START Passage for review

While it is true that a microkernel stores significantly fewer secrets than a monolithic kernel, like Linux, most microkernels actually have a full mapping of the entire physical memory in the kernel portion of each address space, which allows an attacker to peek anywhere into physical memory.
before starting to dig/read through all our supported kernels (I'm not all familiar with the internals) - can you please elaborate a bit about which microkernels, according to your knowledge, have all physical memory mapped in the kernel ?
The currently supported microkernels for Genode are Pistachio, OKL4, L4/Fiasco, Fiasco.OC, Nova, seL4 and our own hw kernel.
I can warrant that the hw kernel, which is actually Genode's core component combined with a bit of architectural dependent data-structures (e.g. page-tables) and routines, does not contain physical memory mappings used by user-level components.
Hi,
I am not following the recent development of all those kernels, so I think it's best to directly consult the individual developers/teams for statements (like the one from Stefan above).
For my part, I can tell you that the NOVA microhypervisor (at least the official version) does not map physical RAM into the kernel virtual address space, other than the RAM in which microhypervisor itself resides. NOVA maps certain devices (like APIC, IOMMU), but those can't be speculatively accessed anyway. I cannot comment on modified NOVA versions.
Some commercial kernels and L4/Fiasco certainly used to map as much physical memory as can fit into the kernel address space. Not sure if Fiasco.OC retains that behavior. Check for Physmem in class Mem_layout.
Also any kernel that performs certain things like long IPC via a lazily flushed IPC window may have transient mappings of memory belonging to other user processes.
Cheers, Udo
I am not following the recent development of all those kernels, so I think it's best to directly consult the individual developers/teams for statements (like the one from Stefan above).
For my part, I can tell you that the NOVA microhypervisor (at least the official version) does not map physical RAM into the kernel virtual address space, other than the RAM in which microhypervisor itself resides. NOVA maps certain devices (like APIC, IOMMU), but those can't be speculatively accessed anyway. I cannot comment on modified NOVA versions.
I for my part, can confirm that the slightly, cough, modified NOVA version [1], as used by Genode, kept the original behavior of the official NOVA version [0] in that regard.
Some commercial kernels and L4/Fiasco certainly used to map as much physical memory as can fit into the kernel address space. Not sure if Fiasco.OC retains that behavior. Check for Physmem in class Mem_layout.
Also any kernel that performs certain things like long IPC via a lazily flushed IPC window may have transient mappings of memory belonging to other user processes.
Thanks for the insights,
Alex.
[0] https://github.com/udosteinberg/NOVA [1] https://github.com/alex-ab/NOVA/tree/r9
On Fri, 5 Jan 2018 22:38:39 +0100 Alexander Boettcher (AB) wrote:
I am not following the recent development of all those kernels, so I think it's best to directly consult the individual developers/teams for statements (like the one from Stefan above).

END Passage for review
START Extracted information

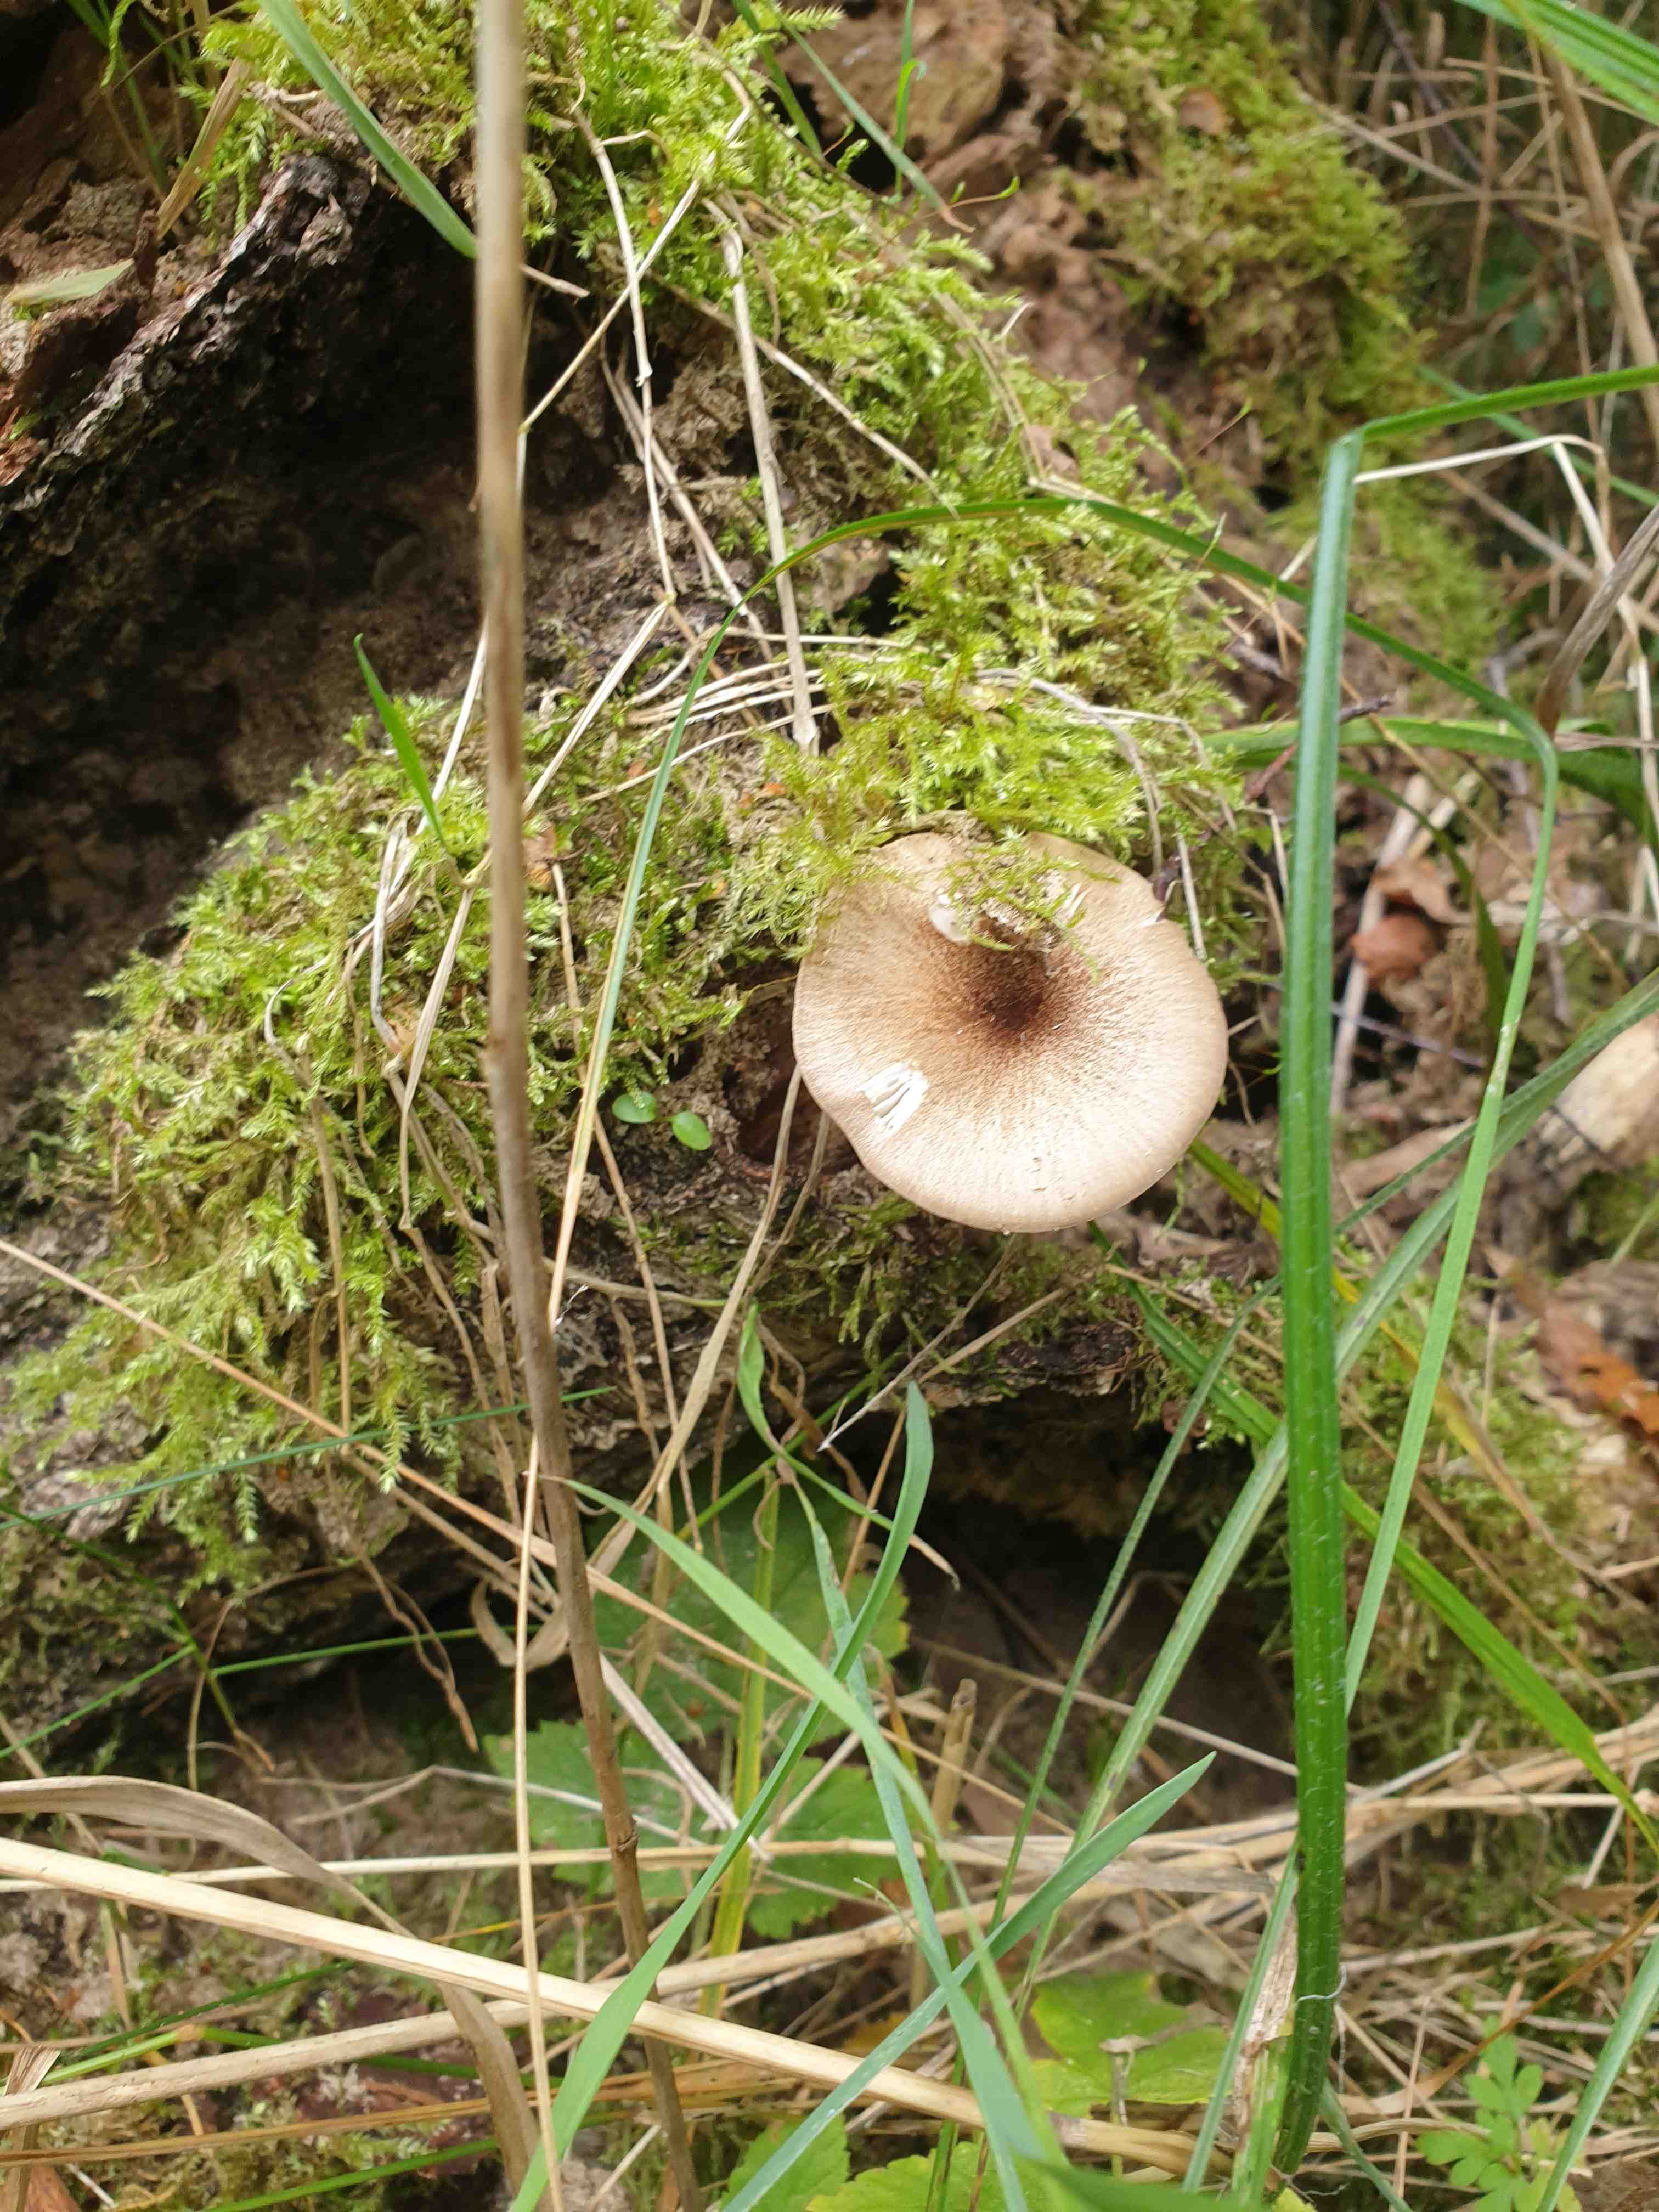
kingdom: Fungi
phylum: Basidiomycota
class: Agaricomycetes
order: Agaricales
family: Tricholomataceae
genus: Megacollybia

END Extracted information

* _Complete the following_:
(a) Summarize the microkernel thread in three sentences.
(b) Please reproduce the stretch of the microkernel thread from "before starting to" through "own hw kernel.".
The data is not needed for this work.

* _List of answers_:
(a) The thread opens with the claim that most microkernels map the entire physical memory into the kernel portion of each address space, which lets an attacker peek anywhere into physical memory. Genode's hw kernel is said not to contain physical memory mappings used by user-level components, and the official NOVA microhypervisor, along with the modified version Genode uses, does not map physical RAM into the kernel address space beyond the RAM where it resides. Some commercial kernels and L4/Fiasco used to map as much physical memory as fits into the kernel address space, and any kernel doing long IPC through a lazily flushed IPC window may have transient mappings of other user processes' memory.

(b)
before starting to dig/read through all our supported kernels (I'm not all familiar with the internals) - can you please elaborate a bit about which microkernels, according to your knowledge, have all physical memory mapped in the kernel ?
The currently supported microkernels for Genode are Pistachio, OKL4, L4/Fiasco, Fiasco.OC, Nova, seL4 and our own hw kernel.